Security forces have been deployed at the residences of Senator Agha Shahid Bugti, JWP secretary general, and Humayun Khan Marri, JWP provincial president.

“I have been kept under house arrest since this morning,” Senator Bugti told Daily Times via telephone. He said that Hamayun Khan Marri was also under house arrest.

“Our house arrest comes only two days after the kidnapping of my brother Bilal Bugti and another JWP activist Murtaza Bugti in Karachi. This is an illegal and unconstitutional action which we strongly condemn,” he added. Law enforcement personnel deployed at the residences of the JWP members said they had orders to restrict the movement of the two Baloch leaders. “We will stay here until we are ordered to leave,” one guard said.

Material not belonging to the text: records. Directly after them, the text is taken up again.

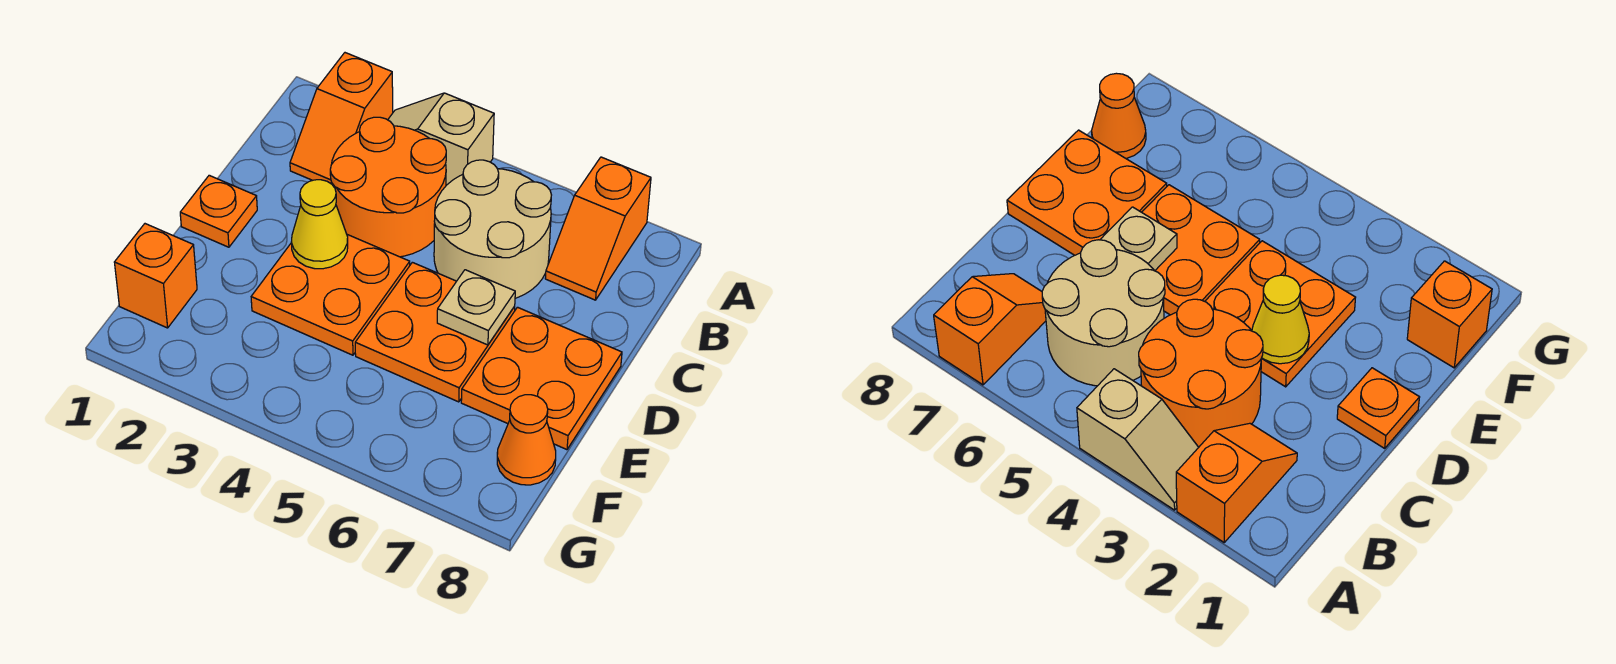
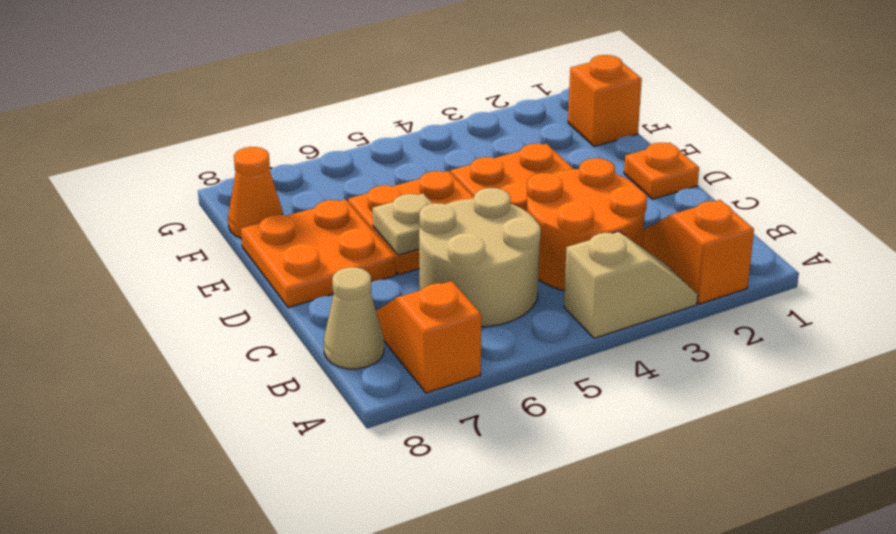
none -> tan 1x1 cone [324,267,384,369]
yellow 1x1 cone [291,180,348,269] -> none

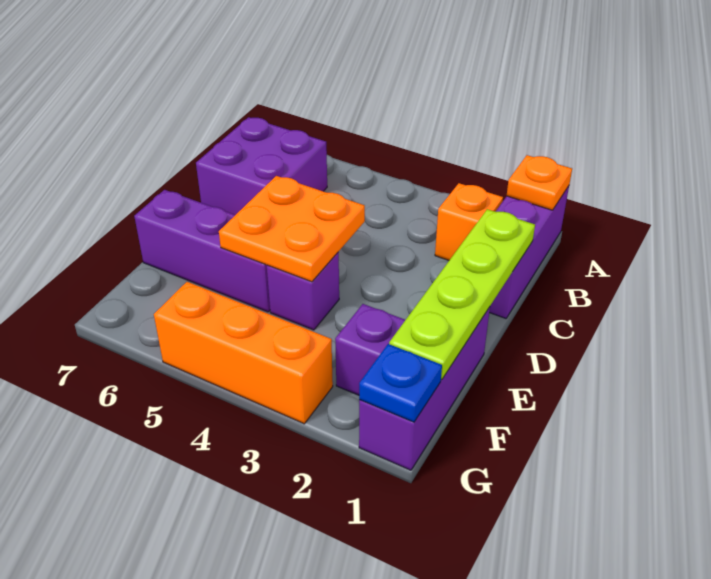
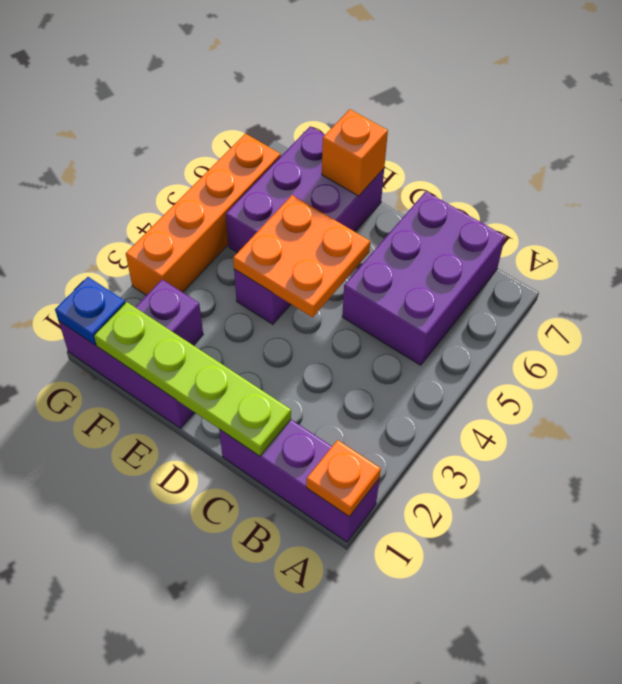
orange 1x1 brick [435,183,503,260] -> orange 1x1 brick moved to [322,109,388,196]
purple 2x2 brick [196,117,327,215] -> purple 2x3 brick [342,191,505,365]
purple 1x3 brick [134,190,270,312] -> purple 2x3 brick [226,126,384,253]
orange 1x3 brick [154,282,333,424] -> orange 1x4 brick [126,134,281,295]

As for why Bugti tribesmen might want to keep fighting, consider this story from Dawn:

Fifty-something Fateh Ali says he is too proud a Baloch to cry over the death of a child in public. Yet he struggles to hold back his tears as he recalls how his young daughter was killed when army helicopter gunships strafed the suburbs of Dera Bugti one chilly night last December in an operation that was ostensibly meant to target militants engaged in anti-state guerilla warfare.

“My girl had just had her evening meal when she was hit by shrapnel from one of the many bombs dropped by the army helicopters that hovered over our mud-brick huts near Haft Wali for hours that night. The troops who took part in the operation must have known full well that they were attacking a civilian settlement unable to return fire,” he says, clenching his fists in helpless anger. “I wish I had the means to take revenge.”

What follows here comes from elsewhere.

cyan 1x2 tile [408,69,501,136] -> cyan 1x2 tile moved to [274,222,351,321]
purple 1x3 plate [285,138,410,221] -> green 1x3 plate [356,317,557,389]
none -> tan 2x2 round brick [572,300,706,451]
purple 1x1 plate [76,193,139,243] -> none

Ali now lives with hundred-odd Bugti tribesmen on desolate farmland irrigated by the Pat Feeder canal, lined with eucalyptus and acacia trees, in Jafarabad.

With womenfolk confined to an improvised thatched hut, the men, with long-barreled rifles slung over their shoulders, lazily take turns to graze whatever cattle they are left with.

“The army helicopters destroyed our standing wheat crops. They also destroyed the grain stored from last year’s crop.

We fled the area in such haste that we left behind the bodies of our near and dear ones unburied. Our children are not going to school anymore and young, able-bodied members of our tribe, who were previously employed, are constantly harried by law-enforcement agencies,” says Ali Nawaz.

Showing remarkable courage in the face of adversity, these displaced tribesmen say they still look up to Nawab Akbar Bugti with unimpaired loyalty.

Asked how they would have felt if the Nawab had mended fences with the establishment through negotiations and they would not have been dislodged from their ancestral towns, they give incensed looks and a curt reply: “No, the Nawab is a fighter.

“Like us, he is also suffering. And we will go back to Dera Bugti only when he returns to his house. We will win our war,” says Nawaz with the resolution of an armed warrior, although, by his own admission, his only worldly possession is a worn-out sheepskin water-container, known as the “khalli” in the vernacular.

2 Comments:

  • At Mon Jul 17, 06:06:00 PM, Sendover said…

    It seems unusual that the attempt on the Senator hasn't made the mainstream news, unless the police are keeping things quiet in London. The use of air power by Pakistan also signifies an escalation of the crisis too.

     
  • At Mon Jul 17, 07:49:00 PM, Jeff said…

    Agreed. If someone in the Pakistani government or intelligence service is trying to assassinate a government official, no matter if he isn't in the back pocket of Musharraf, that is big news.